Électronique professionnelle, télécommunications, matériel médical, électroménager, fils et câbles, armements, composants électroniques, la liste des domaines dans lesquels le groupe Thomson-Brandt est présent au début des années 1970 est longue ! Tout comme la Compagnie générale d’électricité (CGE), il est représentatif de l’orientation prise par les grandes entreprises françaises durant cette période, privilégiant une large diversification et une internationalisation à marche forcée. Cette entreprise, qui emploie 126 000 salariés en 1979, compte parmi les membres de son conseil d’administration François Ceyrac, président du Conseil national du patronat français (CNPF, l’ancêtre du Medef), ainsi que Philippe Giscard-d’Estaing, cousin germain du président de la République alors en exercice.

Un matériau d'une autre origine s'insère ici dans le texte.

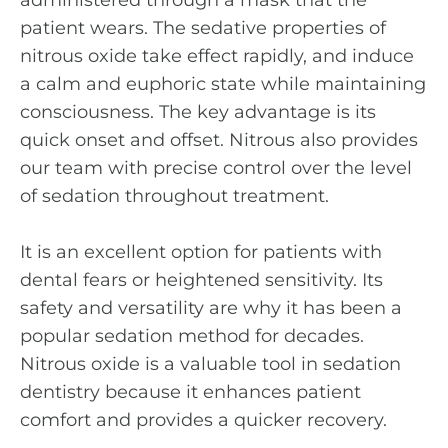
patient wears. The sedative properties of
nitrous oxide take effect rapidly, and induce
a calm and euphoric state while maintaining
consciousness. The key advantage is its
quick onset and offset. Nitrous also provides
our team with precise control over the level
of sedation throughout treatment.
It is an excellent option for patients with
dental fears or heightened sensitivity. Its
safety and versatility are why it has been a
popular sedation method for decades.
Nitrous oxide is a valuable tool in sedation
dentistry because it enhances patient
comfort and provides a quicker recovery.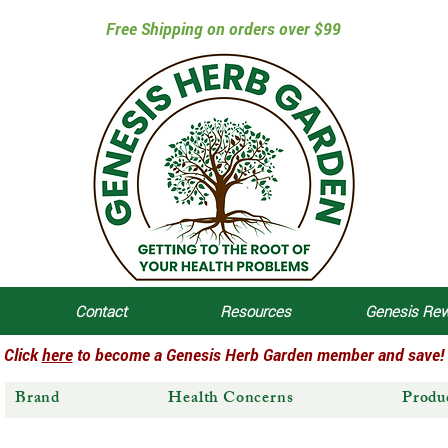
Free Shipping on orders over $99
Contact
Resources
Genesis Re
Click
here
to become a Genesis Herb Garden member and save!
Brand
Health Concerns
Produ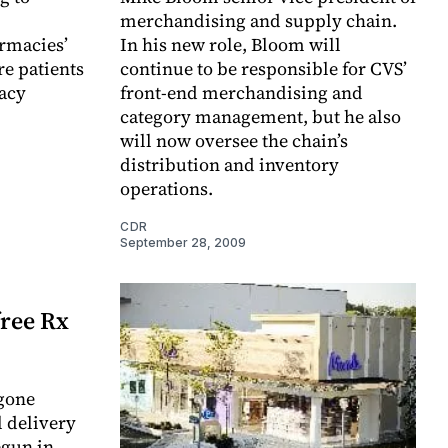
merchandising and supply chain.
rmacies’
In his new role, Bloom will
re patients
continue to be responsible for CVS’
acy
front-end merchandising and
category management, but he also
will now oversee the chain’s
distribution and inventory
operations.
CDR
September 28, 2009
free Rx
 gone
l delivery
egun in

Les 460 millions de francs de bénéfices nets réalisés en 1979 ne suffisant pas à rassasier les appétits actionnariaux, le groupe est engagé dans une stratégie de restructurations qui conduit à un plan de suppression de plusieurs milliers d’emplois, ainsi qu’à l’aggravation de l’intensité du travail, par le passage au travail en équipes en 2×8 ou 3×8 et la parcellisation accrue des tâches. L’heure est donc à la lutte, dans un contexte où les mécontentements s’expriment avec force dans la métallurgie, chez Alsthom Belfort, Mavilor L’Horme, Dassault, CIT-Alcatel Annecy, Manufrance Saint-Étienne ou dans la sidérurgie à Longwy et Denain.

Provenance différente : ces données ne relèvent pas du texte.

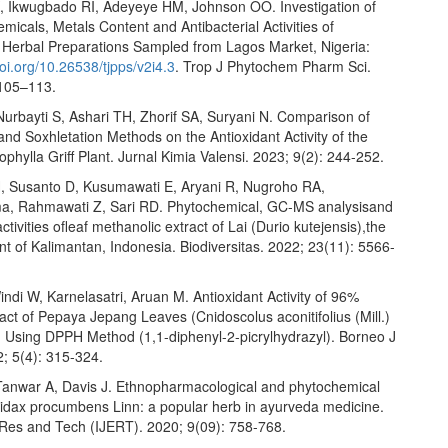
 Ikwugbado RI, Adeyeye HM, Johnson OO. Investigation of
micals, Metals Content and Antibacterial Activities of
Herbal Preparations Sampled from Lagos Market, Nigeria:
oi.org/10.26538/tjpps/v2i4.3
. Trop J Phytochem Pharm Sci.
 105–113.
Nurbayti S, Ashari TH, Zhorif SA, Suryani N. Comparison of
nd Soxhletation Methods on the Antioxidant Activity of the
hylla Griff Plant. Jurnal Kimia Valensi. 2023; 9(2): 244-252.
 Susanto D, Kusumawati E, Aryani R, Nugroho RA,
, Rahmawati Z, Sari RD. Phytochemical, GC-MS analysisand
ctivities ofleaf methanolic extract of Lai (Durio kutejensis),the
t of Kalimantan, Indonesia. Biodiversitas. 2022; 23(11): 5566-
indi W, Karnelasatri, Aruan M. Antioxidant Activity of 96%
act of Pepaya Jepang Leaves (Cnidoscolus aconitifolius (Mill.)
t) Using DPPH Method (1,1-diphenyl-2-picrylhydrazyl). Borneo J
; 5(4): 315-324.
Tanwar A, Davis J. Ethnopharmacological and phytochemical
Tridax procumbens Linn: a popular herb in ayurveda medicine.
g Res and Tech (IJERT). 2020; 9(09): 758-768.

Le 15 avril 1979, les syndicats CGT et CFDT déposent une plateforme revendicative commune, établie sur la base d’une enquête menée auprès des salariés dans tout le groupe. Elle comprend notamment la cinquième semaine de congés payés, le passage aux 35 heures sans pertes de salaires, l’augmentation des salaires, l’extension des droits et libertés. Des débrayages accompagnent ce dépôt, mais la direction générale refuse de répondre. La situation bascule en septembre, lorsque la CGT publie le bilan social communiqué au comité central d’entreprise et ses comparaisons par usine, par catégories, âge et sexe. Alors, « il a fallu trouver les formes les plus efficaces et les moins coûteuses pour nous », dixit Jean-Pierre Perot, le secrétaire du syndicat CGT de Malakoff. Le 26 septembre, les débrayages reprennent.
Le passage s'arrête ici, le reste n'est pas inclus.